Die Zentralbanken versuchen, die Anlage in Staatsanleihen so unattraktiv wie möglich zu machen. Ein Beispiel: Für Banken, die ihr Geld kurzfristig bei der Dänischen Nationalbank anlegen wollen, beträgt der Einlagesatz -0,75 Prozent. Es kursieren Meldungen, wonach Häuser und Wohnungen in Dänemark, die seit längerer Zeit auf dem Markt ohne Erfolg angeboten wurden, in den vergangenen Wochen wie warme Semmeln weggingen. Der Blick auf die dänische Zinsstrukturkurve zeigt, warum dies so ist. Dänische Banken locken mit günstigen Hypotheken. Grundlage dafür ist die vorhandene negative Zinsstruktur.



Auch in der Schweiz beträgt der Einlagesatz -0,75 Prozent. Die Anleiherenditen bis zu einer Laufzeit von 10 Jahren befinden sich im negativen Bereich.



 

Für Deutschland stellt sich die Zinsstruktur ähnlich dar.
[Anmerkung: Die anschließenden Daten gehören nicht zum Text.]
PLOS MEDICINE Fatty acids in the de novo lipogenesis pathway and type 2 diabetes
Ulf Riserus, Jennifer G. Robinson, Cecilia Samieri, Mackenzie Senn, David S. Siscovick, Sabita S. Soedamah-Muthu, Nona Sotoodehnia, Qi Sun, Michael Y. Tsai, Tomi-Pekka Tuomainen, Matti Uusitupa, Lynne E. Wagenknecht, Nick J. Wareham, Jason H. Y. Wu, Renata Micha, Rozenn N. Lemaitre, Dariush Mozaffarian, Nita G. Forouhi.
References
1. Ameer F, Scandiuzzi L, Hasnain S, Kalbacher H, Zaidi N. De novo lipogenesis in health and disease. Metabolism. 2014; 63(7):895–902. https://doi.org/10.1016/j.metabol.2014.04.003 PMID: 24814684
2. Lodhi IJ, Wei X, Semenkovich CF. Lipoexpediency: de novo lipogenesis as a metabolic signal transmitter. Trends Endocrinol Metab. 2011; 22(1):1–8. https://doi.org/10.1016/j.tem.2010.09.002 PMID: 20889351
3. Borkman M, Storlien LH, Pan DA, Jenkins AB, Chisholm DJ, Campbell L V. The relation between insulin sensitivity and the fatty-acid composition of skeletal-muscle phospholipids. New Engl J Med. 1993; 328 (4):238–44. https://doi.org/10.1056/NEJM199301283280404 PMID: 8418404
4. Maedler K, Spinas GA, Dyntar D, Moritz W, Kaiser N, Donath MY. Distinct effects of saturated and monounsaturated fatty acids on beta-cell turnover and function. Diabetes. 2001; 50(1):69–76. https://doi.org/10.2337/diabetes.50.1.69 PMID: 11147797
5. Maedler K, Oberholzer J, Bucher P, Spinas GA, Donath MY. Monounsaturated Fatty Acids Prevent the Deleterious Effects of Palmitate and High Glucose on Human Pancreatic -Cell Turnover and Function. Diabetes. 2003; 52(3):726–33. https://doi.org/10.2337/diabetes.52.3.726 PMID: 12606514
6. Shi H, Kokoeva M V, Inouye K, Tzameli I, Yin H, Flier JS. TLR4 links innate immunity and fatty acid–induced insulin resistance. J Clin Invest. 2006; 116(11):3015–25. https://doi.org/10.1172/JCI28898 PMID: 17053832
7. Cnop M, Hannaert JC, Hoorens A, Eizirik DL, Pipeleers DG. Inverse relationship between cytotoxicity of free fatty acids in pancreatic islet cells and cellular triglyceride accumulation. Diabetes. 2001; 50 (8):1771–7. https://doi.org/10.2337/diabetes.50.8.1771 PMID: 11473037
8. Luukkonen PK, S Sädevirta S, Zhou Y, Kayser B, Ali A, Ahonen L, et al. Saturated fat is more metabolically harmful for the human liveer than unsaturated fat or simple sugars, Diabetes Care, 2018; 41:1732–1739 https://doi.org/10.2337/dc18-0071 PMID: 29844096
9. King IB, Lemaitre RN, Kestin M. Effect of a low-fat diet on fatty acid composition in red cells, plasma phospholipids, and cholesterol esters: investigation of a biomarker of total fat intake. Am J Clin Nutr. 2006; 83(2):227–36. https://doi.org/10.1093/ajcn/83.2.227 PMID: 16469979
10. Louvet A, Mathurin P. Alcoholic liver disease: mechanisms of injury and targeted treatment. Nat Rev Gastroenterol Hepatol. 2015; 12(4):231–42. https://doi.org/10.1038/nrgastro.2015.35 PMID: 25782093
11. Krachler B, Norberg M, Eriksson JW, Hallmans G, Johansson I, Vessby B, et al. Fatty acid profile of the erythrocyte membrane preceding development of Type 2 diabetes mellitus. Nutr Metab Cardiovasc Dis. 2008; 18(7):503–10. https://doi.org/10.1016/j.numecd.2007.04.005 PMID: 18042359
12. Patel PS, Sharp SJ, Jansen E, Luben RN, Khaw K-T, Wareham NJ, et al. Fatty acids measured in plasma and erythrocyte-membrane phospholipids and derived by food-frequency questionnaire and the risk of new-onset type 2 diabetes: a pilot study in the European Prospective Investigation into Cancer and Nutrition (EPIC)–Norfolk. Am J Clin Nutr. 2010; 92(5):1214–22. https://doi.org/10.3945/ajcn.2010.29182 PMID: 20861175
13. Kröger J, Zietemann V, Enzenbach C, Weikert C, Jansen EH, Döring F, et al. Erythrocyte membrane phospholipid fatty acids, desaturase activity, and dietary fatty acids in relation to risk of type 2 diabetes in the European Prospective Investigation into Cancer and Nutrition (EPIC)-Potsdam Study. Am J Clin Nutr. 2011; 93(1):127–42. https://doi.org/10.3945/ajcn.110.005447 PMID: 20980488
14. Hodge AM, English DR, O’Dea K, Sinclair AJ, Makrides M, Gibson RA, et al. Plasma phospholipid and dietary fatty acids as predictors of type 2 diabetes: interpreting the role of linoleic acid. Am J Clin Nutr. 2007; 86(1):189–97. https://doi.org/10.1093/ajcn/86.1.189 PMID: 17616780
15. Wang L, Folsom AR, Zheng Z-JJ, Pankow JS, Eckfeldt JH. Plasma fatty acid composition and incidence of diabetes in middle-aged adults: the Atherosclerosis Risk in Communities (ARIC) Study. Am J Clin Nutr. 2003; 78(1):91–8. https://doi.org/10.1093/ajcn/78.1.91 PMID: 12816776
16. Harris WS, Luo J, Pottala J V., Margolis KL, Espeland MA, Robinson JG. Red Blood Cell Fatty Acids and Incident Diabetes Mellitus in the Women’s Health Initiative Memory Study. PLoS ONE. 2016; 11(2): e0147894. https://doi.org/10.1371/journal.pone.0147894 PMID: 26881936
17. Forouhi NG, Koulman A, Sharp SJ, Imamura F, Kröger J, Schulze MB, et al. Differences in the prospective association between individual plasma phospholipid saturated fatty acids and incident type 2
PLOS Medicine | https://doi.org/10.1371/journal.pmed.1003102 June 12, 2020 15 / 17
Die Rendite 10jähriger Bundesanleihen notiert aktuell bei 0,21 Prozent.

Derart niedrige Zinsen dürften in Kombination mit steigenden Reallöhnen und einer sich abzeichnenden deutlichen Konjunkturerholung – auch die fünf Wirtschaftsweisen haben reagiert und ihre Prognosen angehoben – dafür sorgen, dass sich die Inflationsraten in den kommenden Monaten aus dem Minusbereich herausbewegen. Wir nehmen an, dass sie sich gegen Jahresende hin „normalisieren“, d.h. in Richtung zwei Prozent laufen.

 

Spätestens dann wäre die EZB gezwungen, ihr QE-Programm zu überdenken und es eventuell zu verkürzen. In einer ersten Reaktion dürften die Renditen anziehen. Allerdings wird der Anlagenotstand bei weiter steigenden Aktienkursen nicht geringer, sondern größer (Diversifikationsbedarf!). Deshalb ist ein nachhaltig wirkender Renditeanstieg auch in diesem Fall nicht ausgemacht.

 

Die japanische Postbank greift bereits vermehrt zu japanischen Aktien, genauso wie japanische Pensionskassen. Dennoch verbleibt die Rendite 10jähriger japanischer Anleihen auf einem geringen Niveau (folgender Chart).
 

 

Erst dann, wenn die Renditen japanischer Staatsanleihen angesichts der Umschichtungen von Anleihen in Aktien tatsächlich ansteigen würden, könnte eine ähnliche Entwicklung auch für Europa angenommen werden. Deshalb ist es jetzt von besonderer Bedeutung, dem japanischen „Experiment“ aufmerksam zu folgen. Es dürfte richtungsweisend sein.

 

Unter diesen Umständen dürfte es nur eine Frage der Zeit sein, bis auch europäische Versicherungskonzerne und Pensionskassen vermehrt an den Aktienmärkten aktiv werden. Dies zunächst im Rahmen bestehender Restriktionen, später möglicherweise unter Lockerung gesetzlicher Regelungen.

 

Der letzte Teil des Aktienbooms dürfte von einer Umschichtung der institutionellen Anleger (Versicherer, Pensionskassen) in Aktien getragen werden. Gemäß unserem Jahresausblick könnte diese letzte Phase im November 2015 beginnen.

 

Ein Anlagenotstand endet erst, wenn eine Aktienmarkthausse in eine Baisse übergeht. Der Sommer 2016 wäre nach unseren Statistiken ein guter Punkt für einen solchen Übergang.